目も冴えた朝、この時間からゲームするもヨシ、宿題してもヨシ。しかし一番多かったのは友達と遊ぶことだった。
午前中の時間帯は冷房など必要なし。近所の森の中に勝手に作った秘密基地に集まる。何やら工作したり、DS持ち寄って通信プレイしたり。そんなこんなして時間は過ぎる。
そんな夏をつい思い出す。海も行ったなぁ。次の日、日焼けですごいことなったり……
なぜこんなにも郷愁が襲い来るのか。それは単に今の夏がクソだからである。
あんまりにも暑い。普段は冷房ガンガンの部屋で仕事しているから気にならないけど、一歩外に出ると灼熱地獄。拭えど拭えど絶えぬ汗。じんわりと肌に張り付くような気持ちの悪い湿度の風が吹く。風はぬるま湯のようで、そこに爽快感は欠片もない。通勤など最悪だ。駅まで歩く時点でこの熱波に襲われる。そんでもって弱冷房車なんか入ってしまった時には、その日の午前中の仕事は不快感に苛まれることを覚悟しなくちゃならない。
そんな不愉快と危険がいっぱいの今年の夏に直面すると、つい昔は良かった……と思ってしまう。
縁側でスイカ割りやってみんなで食べるとか、もう無理だろ。エアコンなしで眠るとか、もう無理だろ。真っ昼間から外でスポーツなんて、もう無理だろ。
あまりにも無理すぎる。陽炎が揺らぐ所じゃない。俺が陽炎になっちまう。そんな不快な夏。

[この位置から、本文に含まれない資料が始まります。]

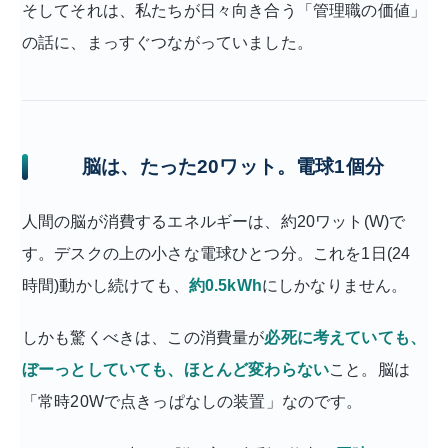
そしてそれは、私たちが日々向き合う「管理職の価値」
の話に、まっすぐつながっていました。
脳は、たった20ワット。電球1個分
人間の脳が消費するエネルギーは、約20ワット(W)で
す。デスクの上の小さな電球ひとつ分。これを1日(24
時間)動かし続けても、
約0.5kWh
にしかなりません。
しかも驚くべきは、この消費量が
必死に考えていても、
ぼーっとしていても、ほとんど変わらない
こと。脳は
「常時20Wで点きっぱなしの装置」なのです。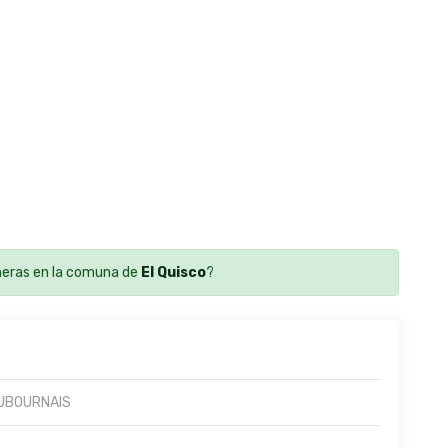
eras en la comuna de
El Quisco
?
DUBOURNAIS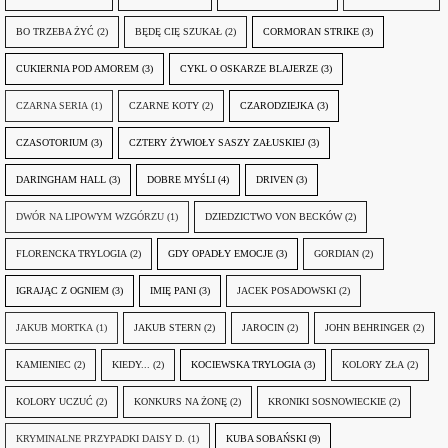
BO TRZEBA ŻYĆ
(2)
BĘDĘ CIĘ SZUKAŁ
(2)
CORMORAN STRIKE
(3)
CUKIERNIA POD AMOREM
(3)
CYKL O OSKARZE BLAJERZE
(3)
CZARNA SERIA
(1)
CZARNE KOTY
(2)
CZARODZIEJKA
(3)
CZASOTORIUM
(3)
CZTERY ŻYWIOŁY SASZY ZAŁUSKIEJ
(3)
DARINGHAM HALL
(3)
DOBRE MYŚLI
(4)
DRIVEN
(3)
DWÓR NA LIPOWYM WZGÓRZU
(1)
DZIEDZICTWO VON BECKÓW
(2)
FLORENCKA TRYLOGIA
(2)
GDY OPADŁY EMOCJE
(3)
GORDIAN
(2)
IGRAJĄC Z OGNIEM
(3)
IMIĘ PANI
(3)
JACEK POSADOWSKI
(2)
JAKUB MORTKA
(1)
JAKUB STERN
(2)
JAROCIN
(2)
JOHN BEHRINGER
(2)
KAMIENIEC
(2)
KIEDY...
(2)
KOCIEWSKA TRYLOGIA
(3)
KOLORY ZŁA
(2)
KOLORY UCZUĆ
(2)
KONKURS NA ŻONĘ
(2)
KRONIKI SOSNOWIECKIE
(2)
KRYMINALNE PRZYPADKI DAISY D.
(1)
KUBA SOBAŃSKI
(9)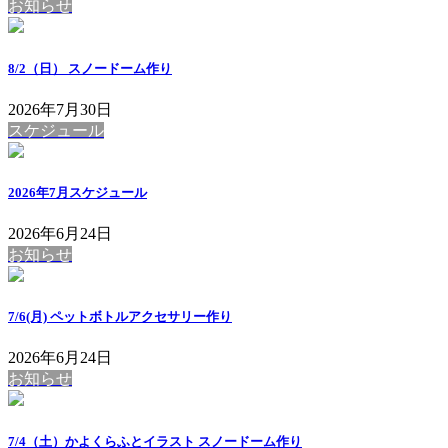
お知らせ
8/2（日） スノードーム作り
2026年7月30日
スケジュール
2026年7月スケジュール
2026年6月24日
お知らせ
7/6(月) ペットボトルアクセサリー作り
2026年6月24日
お知らせ
7/4（土）かよくらふとイラスト スノードーム作り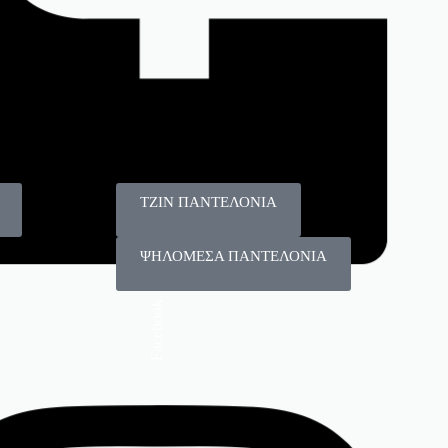
125
115
Πλεκτά
T-shirt
ΤΖΙΝ ΠΑΝΤΕΛΟΝΙΑ
ΨΗΛΟΜΕΣΑ ΠΑΝΤΕΛΟΝΙΑ
Facebook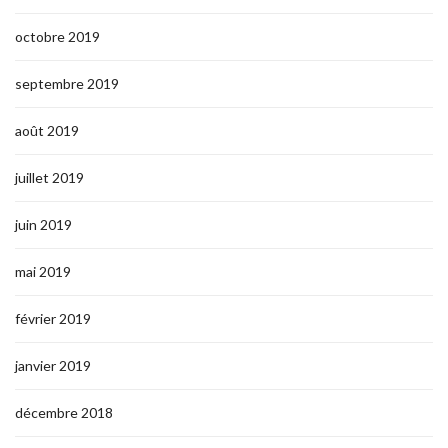
octobre 2019
septembre 2019
août 2019
juillet 2019
juin 2019
mai 2019
février 2019
janvier 2019
décembre 2018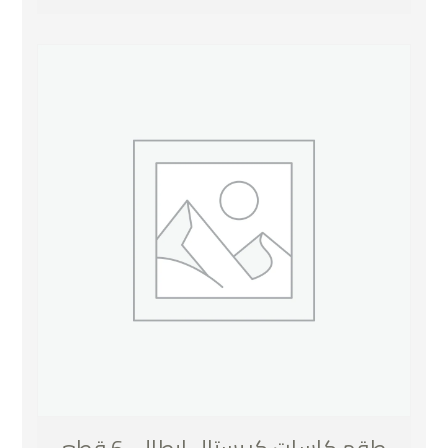
طقم كاسات كريستال ايطالي 6 قطع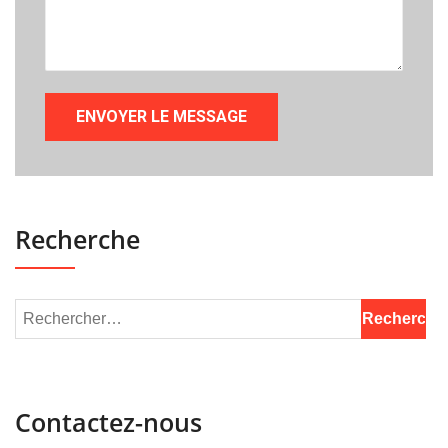
Recherche
Contactez-nous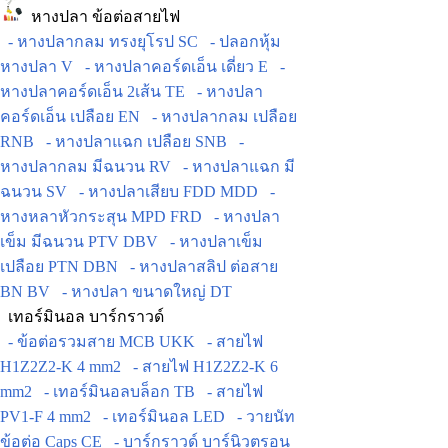
หางปลา ข้อต่อสายไฟ
- หางปลากลม ทรงยุโรป SC
- ปลอกหุ้ม
หางปลา V
- หางปลาคอร์ดเอ็น เดี่ยว E
-
หางปลาคอร์ดเอ็น 2เส้น TE
- หางปลา
คอร์ดเอ็น เปลือย EN
- หางปลากลม เปลือย
RNB
- หางปลาแฉก เปลือย SNB
-
หางปลากลม มีฉนวน RV
- หางปลาแฉก มี
ฉนวน SV
- หางปลาเสียบ FDD MDD
-
หางหลาหัวกระสุน MPD FRD
- หางปลา
เข็ม มีฉนวน PTV DBV
- หางปลาเข็ม
เปลือย PTN DBN
- หางปลาสลิป ต่อสาย
BN BV
- หางปลา ขนาดใหญ่ DT
เทอร์มินอล บาร์กราวด์
- ข้อต่อรวมสาย MCB UKK
- สายไฟ
H1Z2Z2-K 4 mm2
- สายไฟ H1Z2Z2-K 6
mm2
- เทอร์มินอลบล็อก TB
- สายไฟ
PV1-F 4 mm2
- เทอร์มินอล LED
- วายนัท
ข้อต่อ Caps CE
- บาร์กราวด์ บาร์นิวตรอน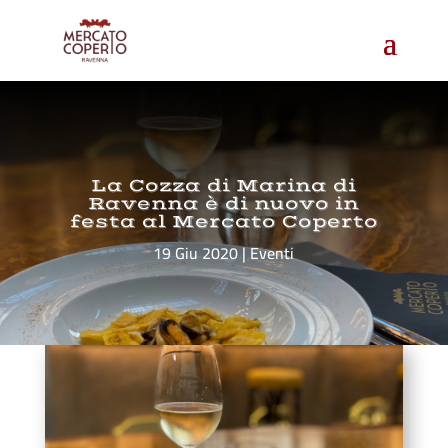
La Cozza di Marina di
Ravenna è di nuovo in
festa al Mercato Coperto
19 Giu 2020
Eventi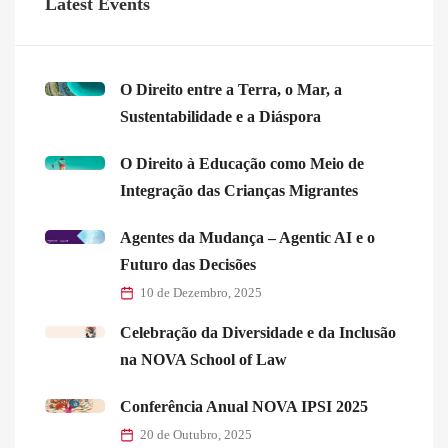
Latest Events
O Direito entre a Terra, o Mar, a
Sustentabilidade e a Diáspora
O Direito à Educação como Meio de
Integração das Crianças Migrantes
Agentes da Mudança – Agentic AI e o
Futuro das Decisões
10 de Dezembro, 2025
Celebração da Diversidade e da Inclusão
na NOVA School of Law
Conferência Anual NOVA IPSI 2025
20 de Outubro, 2025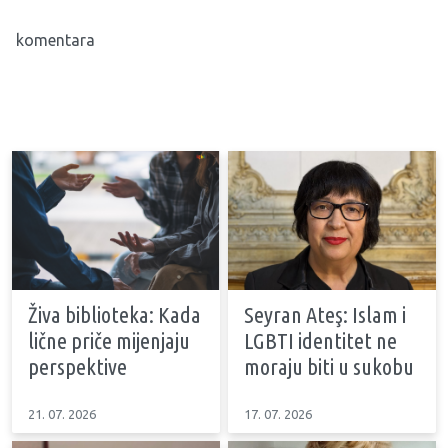
komentara
Živa biblioteka: Kada
Seyran Ateş: Islam i
lične priče mijenjaju
LGBTI identitet ne
perspektive
moraju biti u sukobu
21. 07. 2026
17. 07. 2026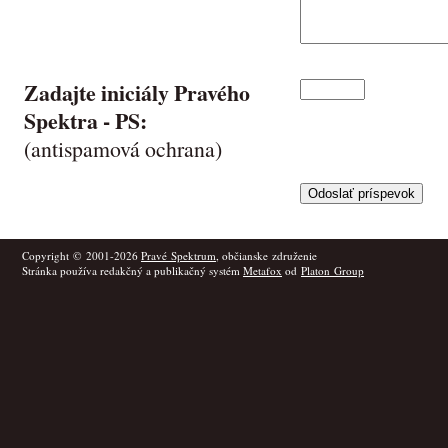
Zadajte iniciály Pravého
Spektra -
PS
:
(antispamová ochrana)
Copyright © 2001-2026
Pravé Spektrum
, občianske združenie
Stránka používa redakčný a publikačný systém
Metafox
od
Platon Group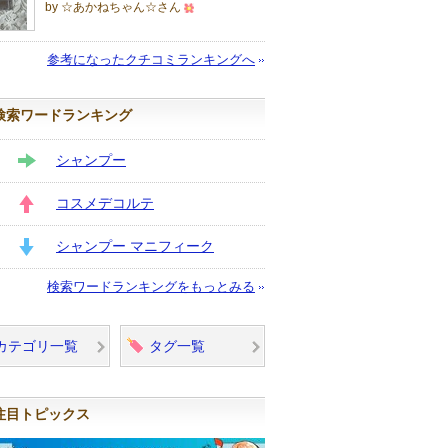
by ☆あかねちゃん☆さん
500
人
参考になったクチコミランキングへ
以
上
検索ワードランキング
の
メ
シャンプー
ン
STAY
バ
コスメデコルテ
ー
UP
に
シャンプー マニフィーク
お
DOWN
検索ワードランキングをもっとみる
気
に
入
カテゴリ一覧
タグ一覧
り
登
録
注目トピックス
さ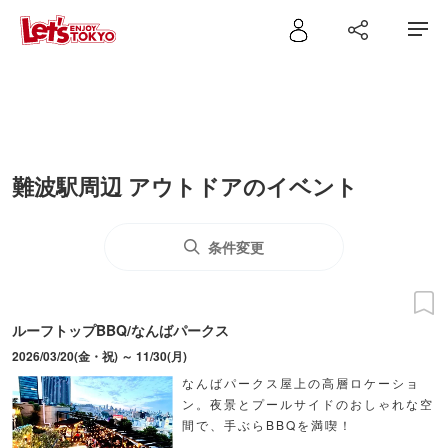
難波駅周辺 アウトドアのイベント
条件変更
ルーフトップBBQ/なんばパークス
2026/03/20(金・祝) ～ 11/30(月)
なんばパークス屋上の高層ロケーショ
ン。夜景とプールサイドのおしゃれな空
間で、手ぶらBBQを満喫！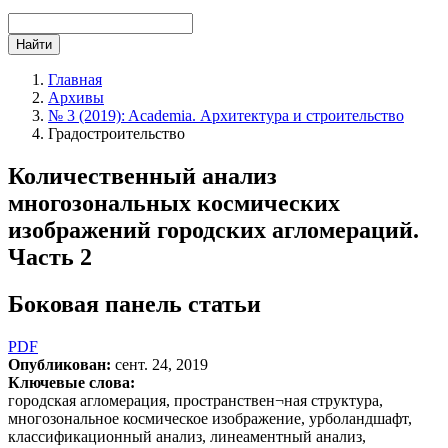
Найти
Главная
Архивы
№ 3 (2019): Academia. Архитектура и строительство
Градостроительство
Количественный анализ
многозональных космических
изображений городских агломераций.
Часть 2
Боковая панель статьи
PDF
Опубликован:
сент. 24, 2019
Ключевые слова:
городская агломерация, пространствен¬ная структура,
многозональное космическое изображение, урболандшафт,
классификационный анализ, линеаментный анализ,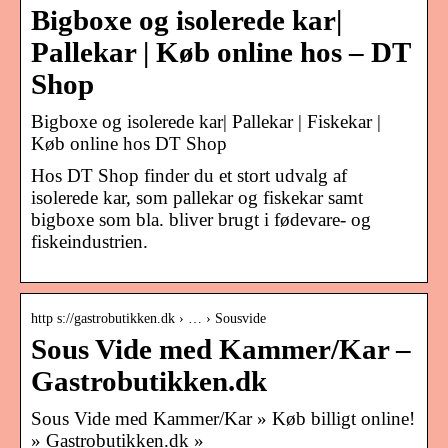
Bigboxe og isolerede kar|
Pallekar | Køb online hos – DT
Shop
Bigboxe og isolerede kar| Pallekar | Fiskekar |
Køb online hos DT Shop
Hos DT Shop finder du et stort udvalg af
isolerede kar, som pallekar og fiskekar samt
bigboxe som bla. bliver brugt i fødevare- og
fiskeindustrien.
http s://gastrobutikken.dk › … › Sousvide
Sous Vide med Kammer/Kar –
Gastrobutikken.dk
Sous Vide med Kammer/Kar » Køb billigt online!
» Gastrobutikken.dk »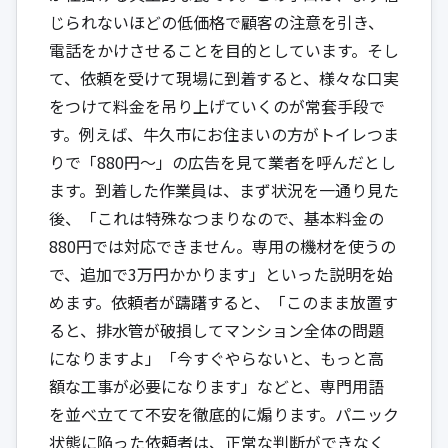
じられないほどの低価格で顧客の注意を引き、
電話をかけさせることを目的としています。そし
て、依頼を受けて現場に到着すると、様々な口実
をつけて料金を吊り上げていくのが常套手段で
す。例えば、牛久市にお住まいの方がトイレつま
りで「880円～」の広告を見て業者を呼んだとし
ます。到着した作業員は、まず状況を一通り見た
後、「これは特殊なつまりなので、基本料金の
880円では対応できません。専用の機材を使うの
で、追加で3万円かかります」といった説明を始
めます。依頼者が躊躇すると、「このまま放置す
ると、排水管が破損してマンション全体の問題
になりますよ」「今すぐやらないと、もっと高
額な工事が必要になります」などと、専門用語
を並べ立てて不安を徹底的に煽ります。パニック
状態に陥った依頼者は、正常な判断ができなく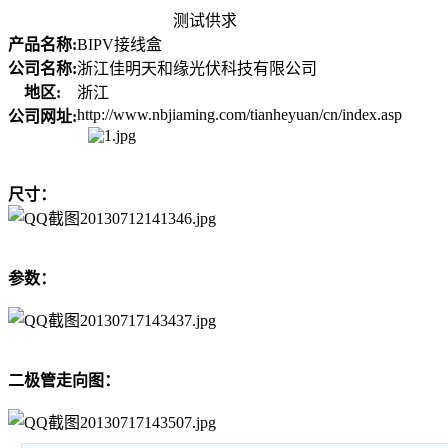
测试供求
产品名称:
BIPV接线盒
公司名称:
浙江佳明天和缘光伏科技有限公司
地区:
浙江
http://www.nbjiaming.com/tianheyuan/cn/index.asp
公司网址:
尺寸：
参数：
二极管走向图：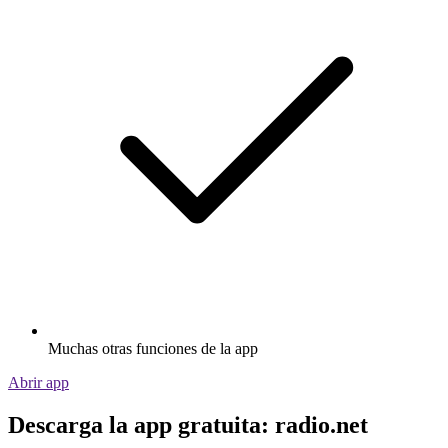
Muchas otras funciones de la app
Abrir app
Descarga la app gratuita: radio.net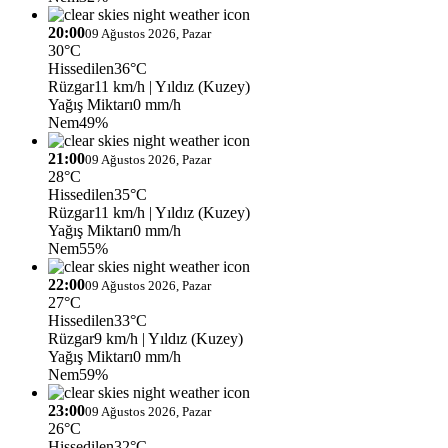
20:00
09 Ağustos 2026, Pazar
30°C
Hissedilen
36°C
Rüzgar
11 km/h
| Yıldız (Kuzey)
Yağış Miktarı
0 mm/h
Nem
49%
21:00
09 Ağustos 2026, Pazar
28°C
Hissedilen
35°C
Rüzgar
11 km/h
| Yıldız (Kuzey)
Yağış Miktarı
0 mm/h
Nem
55%
22:00
09 Ağustos 2026, Pazar
27°C
Hissedilen
33°C
Rüzgar
9 km/h
| Yıldız (Kuzey)
Yağış Miktarı
0 mm/h
Nem
59%
23:00
09 Ağustos 2026, Pazar
26°C
Hissedilen
32°C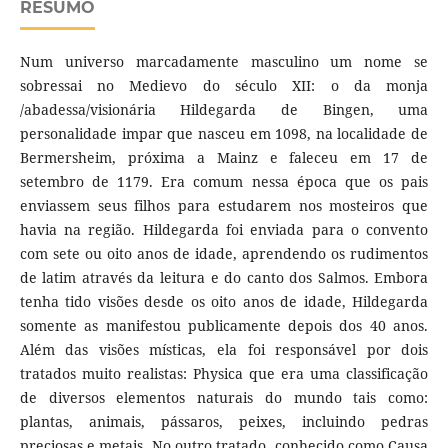
RESUMO
Num universo marcadamente masculino um nome se
sobressai no Medievo do século XII: o da monja
/abadessa/visionária Hildegarda de Bingen, uma
personalidade impar que nasceu em 1098, na localidade de
Bermersheim, próxima a Mainz e faleceu em 17 de
setembro de 1179. Era comum nessa época que os pais
enviassem seus filhos para estudarem nos mosteiros que
havia na região. Hildegarda foi enviada para o convento
com sete ou oito anos de idade, aprendendo os rudimentos
de latim através da leitura e do canto dos Salmos. Embora
tenha tido visões desde os oito anos de idade, Hildegarda
somente as manifestou publicamente depois dos 40 anos.
Além das visões místicas, ela foi responsável por dois
tratados muito realistas: Physica que era uma classificação
de diversos elementos naturais do mundo tais como:
plantas, animais, pássaros, peixes, incluindo pedras
preciosas e metais. No outro tratado, conhecido como Causa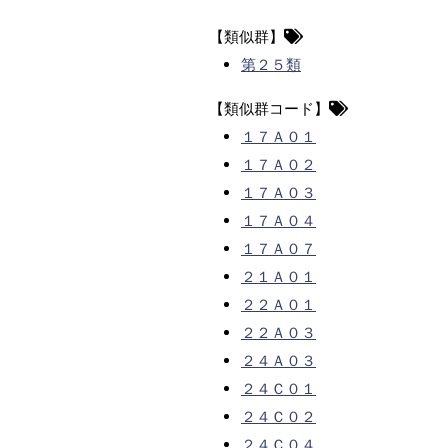
【類似群】
第２５類
【類似群コード】
１７Ａ０１
１７Ａ０２
１７Ａ０３
１７Ａ０４
１７Ａ０７
２１Ａ０１
２２Ａ０１
２２Ａ０３
２４Ａ０３
２４Ｃ０１
２４Ｃ０２
２４Ｃ０４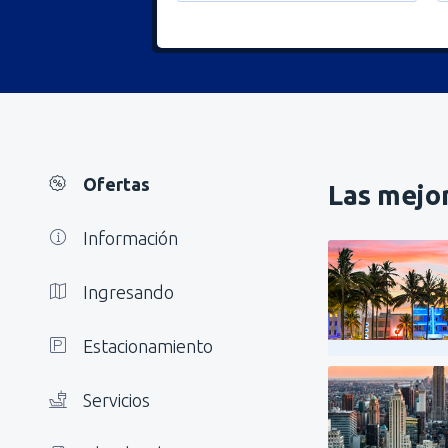
Ofertas
Las mejor
Información
Ingresando
Estacionamiento
Servicios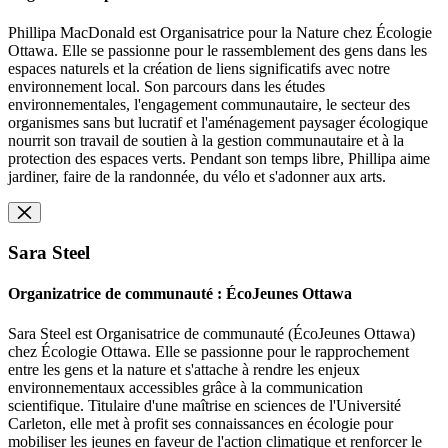
Phillipa MacDonald est Organisatrice pour la Nature chez Écologie
Ottawa. Elle se passionne pour le rassemblement des gens dans les
espaces naturels et la création de liens significatifs avec notre
environnement local. Son parcours dans les études
environnementales, l'engagement communautaire, le secteur des
organismes sans but lucratif et l'aménagement paysager écologique
nourrit son travail de soutien à la gestion communautaire et à la
protection des espaces verts. Pendant son temps libre, Phillipa aime
jardiner, faire de la randonnée, du vélo et s'adonner aux arts.
Sara Steel
Organizatrice de communauté : ÉcoJeunes Ottawa
Sara Steel est Organisatrice de communauté (ÉcoJeunes Ottawa)
chez Écologie Ottawa. Elle se passionne pour le rapprochement
entre les gens et la nature et s'attache à rendre les enjeux
environnementaux accessibles grâce à la communication
scientifique. Titulaire d'une maîtrise en sciences de l'Université
Carleton, elle met à profit ses connaissances en écologie pour
mobiliser les jeunes en faveur de l'action climatique et renforcer le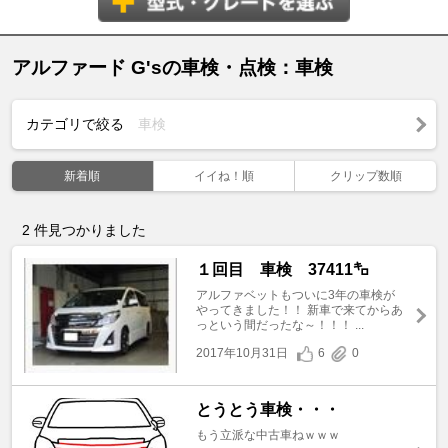
アルファード G'sの車検・点検：車検
カテゴリで絞る
車検
新着順
イイね！順
クリップ数順
2
件見つかりました
１回目 車検 37411㌔
アルファベットもついに3年の車検が
やってきました！！ 新車で来てからあ
っという間だったな～！！！ ...
2017年10月31日
6
0
とうとう車検・・・
もう立派な中古車ねｗｗｗ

せめて風が涼しければ、生ぬるくなければ……そう故郷に思いを馳せる。
福岡の沿岸部に住んでいた数年前。暑いのは変わらなかったがここまで不快ではなかった。吹き込む風は涼しさを与えてくれたし、夜は一晩中エアコンつけなくても生きていけた。最高気温35℃超えたらもうヤバいである。
それが今の神奈川はどうだ。コンクリートジャングルの狭い住宅街に吹く風は不快感しか与えない。誰の額にも汗、汗、汗。最高気温35℃越えないと「今日ちょっと涼しいですね」。アホか感覚麻痺しとる。
上京してきて2年目になるけど、気候という意味で首都圏は人間の生活に向いてないんじゃないかな?あんまりにもあんまりだぞ、これ。こんな中BBQやろうって上司は、普段冷蔵庫で生活してて実情知らんのか?